** Information supplied follows **

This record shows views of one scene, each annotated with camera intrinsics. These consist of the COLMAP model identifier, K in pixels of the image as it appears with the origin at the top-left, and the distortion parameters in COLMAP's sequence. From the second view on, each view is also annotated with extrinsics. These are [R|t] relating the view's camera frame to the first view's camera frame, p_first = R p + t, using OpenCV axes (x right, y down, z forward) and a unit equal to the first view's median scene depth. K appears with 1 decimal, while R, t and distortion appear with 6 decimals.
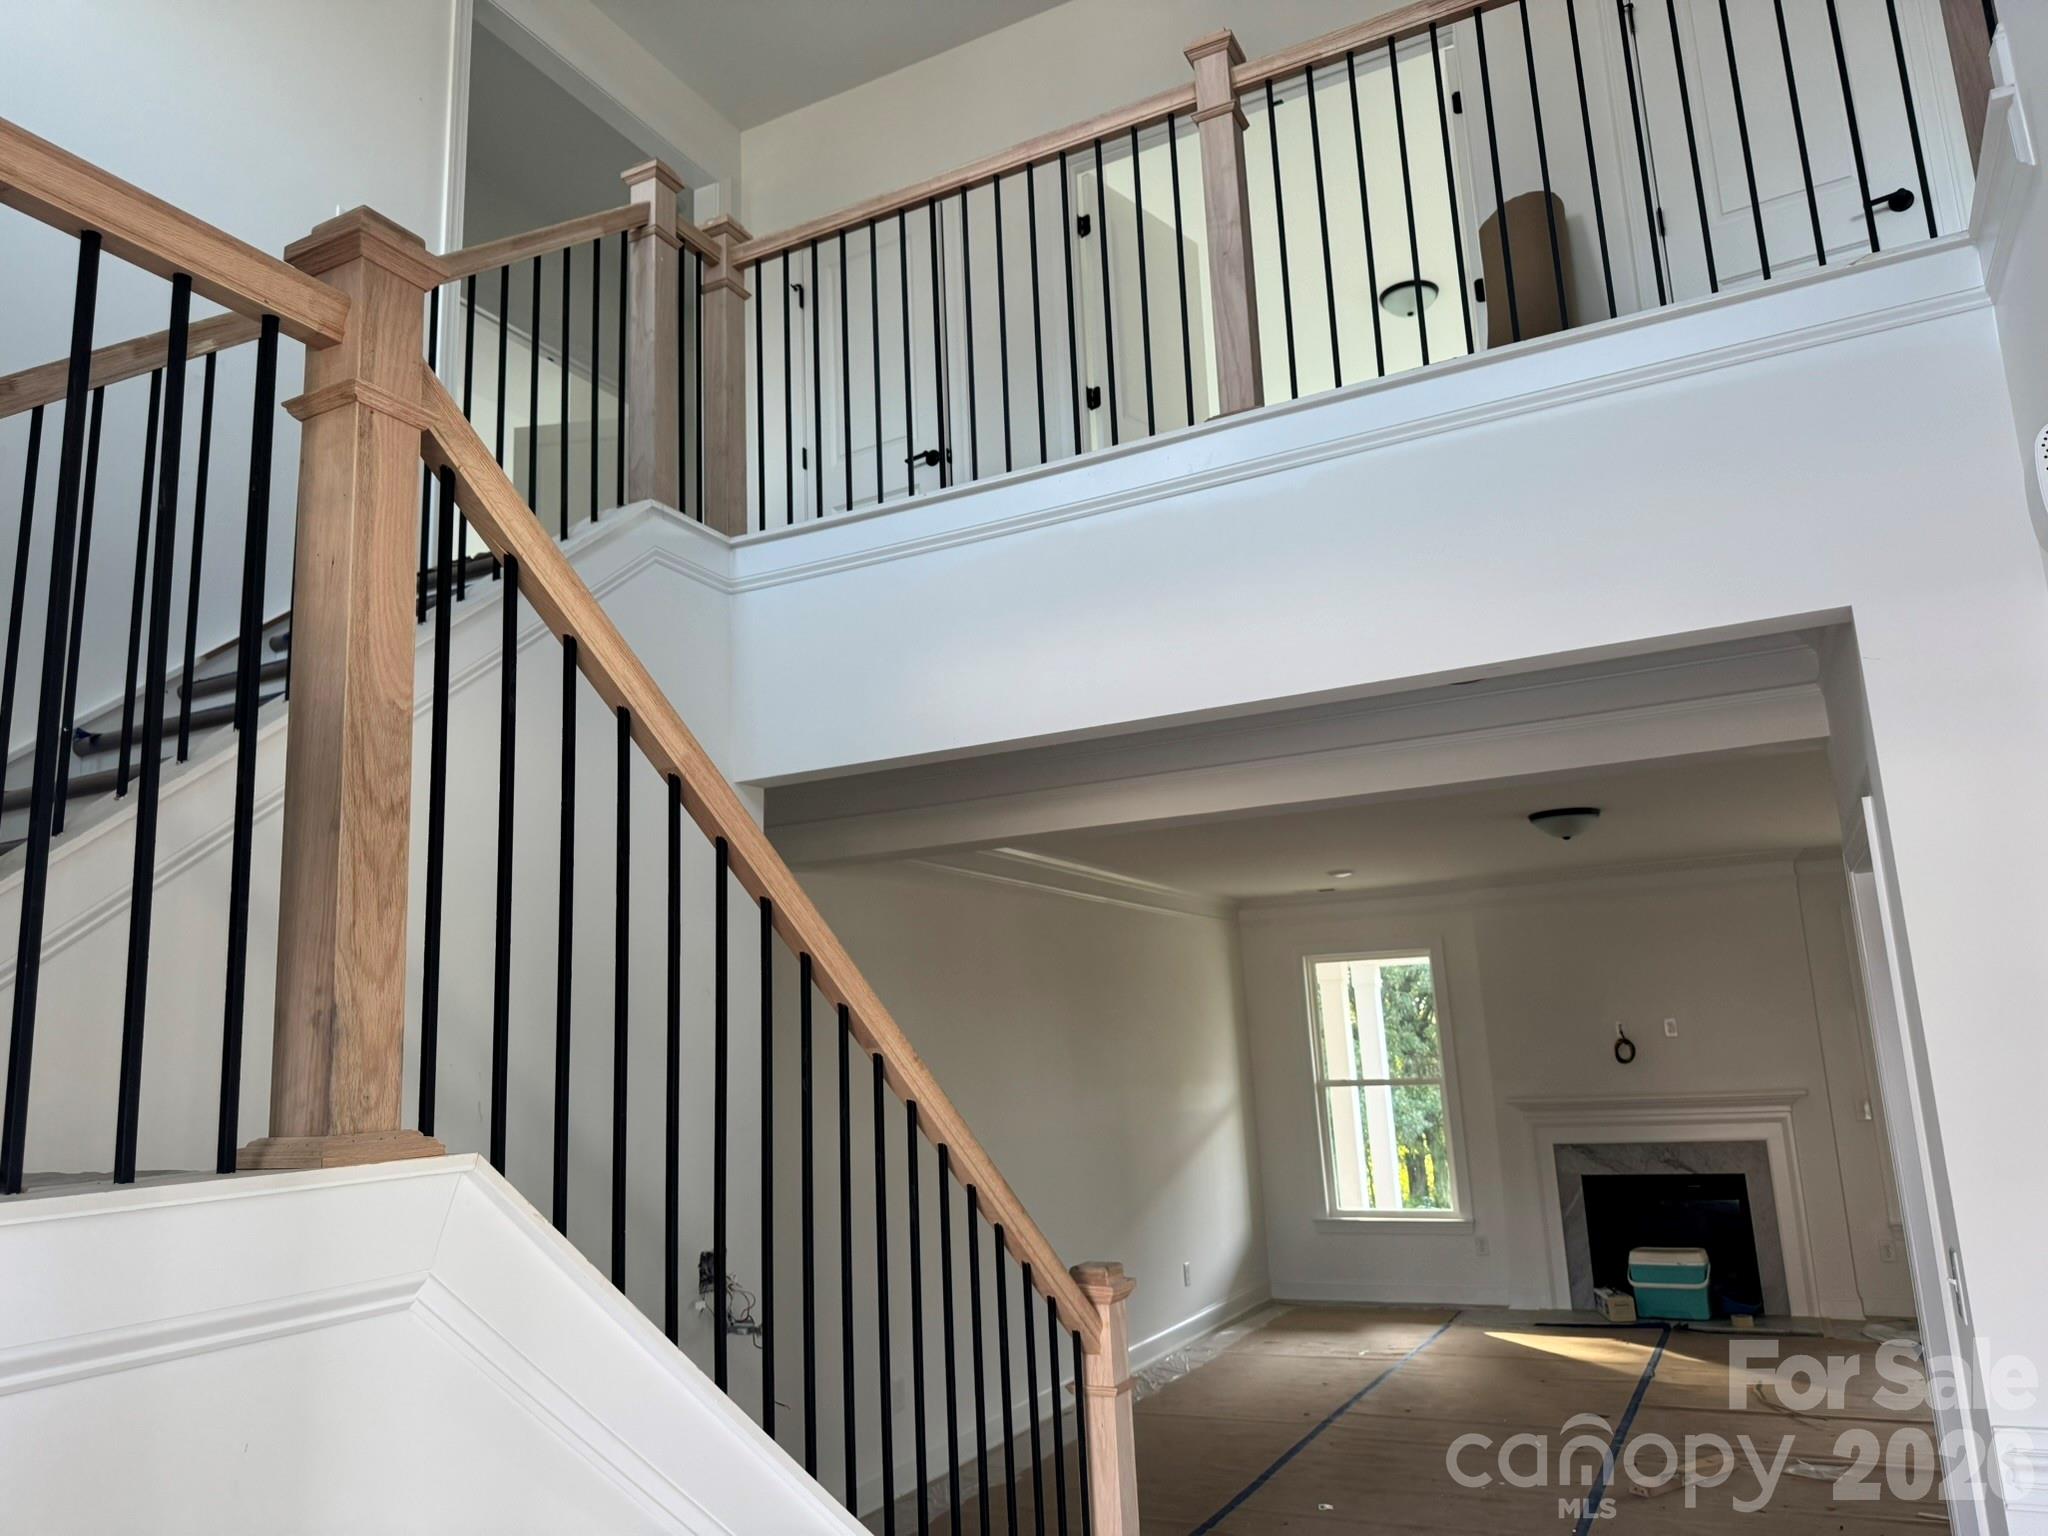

** End of Information supplied **
** Information supplied follows **

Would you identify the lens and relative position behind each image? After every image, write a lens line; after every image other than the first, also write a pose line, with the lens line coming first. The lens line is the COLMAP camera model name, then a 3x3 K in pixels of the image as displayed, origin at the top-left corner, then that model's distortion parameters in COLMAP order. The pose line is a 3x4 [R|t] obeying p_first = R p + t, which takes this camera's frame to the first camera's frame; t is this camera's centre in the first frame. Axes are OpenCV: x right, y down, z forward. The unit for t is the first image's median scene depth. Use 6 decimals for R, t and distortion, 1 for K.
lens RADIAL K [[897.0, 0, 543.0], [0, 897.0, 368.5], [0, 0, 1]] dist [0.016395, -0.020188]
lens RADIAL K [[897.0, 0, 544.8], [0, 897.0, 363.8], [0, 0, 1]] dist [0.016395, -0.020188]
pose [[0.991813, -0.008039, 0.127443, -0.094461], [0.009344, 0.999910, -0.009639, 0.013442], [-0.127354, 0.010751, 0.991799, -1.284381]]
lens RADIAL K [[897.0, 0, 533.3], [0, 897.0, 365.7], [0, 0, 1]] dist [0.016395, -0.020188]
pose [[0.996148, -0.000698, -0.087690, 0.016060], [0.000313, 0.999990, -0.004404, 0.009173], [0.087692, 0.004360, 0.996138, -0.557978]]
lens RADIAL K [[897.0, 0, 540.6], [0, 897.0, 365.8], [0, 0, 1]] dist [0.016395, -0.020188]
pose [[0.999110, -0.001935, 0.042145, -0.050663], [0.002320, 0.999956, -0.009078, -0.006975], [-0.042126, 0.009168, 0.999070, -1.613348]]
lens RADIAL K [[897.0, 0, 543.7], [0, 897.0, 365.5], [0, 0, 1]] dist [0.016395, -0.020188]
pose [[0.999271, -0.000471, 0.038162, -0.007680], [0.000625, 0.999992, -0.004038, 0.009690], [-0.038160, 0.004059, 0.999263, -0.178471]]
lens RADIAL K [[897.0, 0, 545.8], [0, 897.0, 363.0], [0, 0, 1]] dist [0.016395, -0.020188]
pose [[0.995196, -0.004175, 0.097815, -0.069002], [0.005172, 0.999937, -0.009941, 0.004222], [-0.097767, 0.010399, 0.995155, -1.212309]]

** End of Information supplied **
** Information supplied follows **

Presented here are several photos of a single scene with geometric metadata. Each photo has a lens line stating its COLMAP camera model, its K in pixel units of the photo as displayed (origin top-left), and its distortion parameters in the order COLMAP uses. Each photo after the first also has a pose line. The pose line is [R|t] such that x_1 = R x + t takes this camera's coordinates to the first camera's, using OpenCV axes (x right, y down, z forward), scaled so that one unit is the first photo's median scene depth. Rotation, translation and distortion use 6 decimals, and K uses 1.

** End of Information supplied **

● **Task brief**
Pull out the data word for word, starting at the line containing "Would you identify" and ending at the line containing "368.5], [0, 0, 1]] dist [0.016395, -0.020188]", with both of those lines included.

● **Answer to the problem**
Would you identify the lens and relative position behind each image? After every image, write a lens line; after every image other than the first, also write a pose line, with the lens line coming first. The lens line is the COLMAP camera model name, then a 3x3 K in pixels of the image as displayed, origin at the top-left corner, then that model's distortion parameters in COLMAP order. The pose line is a 3x4 [R|t] obeying p_first = R p + t, which takes this camera's frame to the first camera's frame; t is this camera's centre in the first frame. Axes are OpenCV: x right, y down, z forward. The unit for t is the first image's median scene depth. Use 6 decimals for R, t and distortion, 1 for K.
lens RADIAL K [[897.0, 0, 543.0], [0, 897.0, 368.5], [0, 0, 1]] dist [0.016395, -0.020188]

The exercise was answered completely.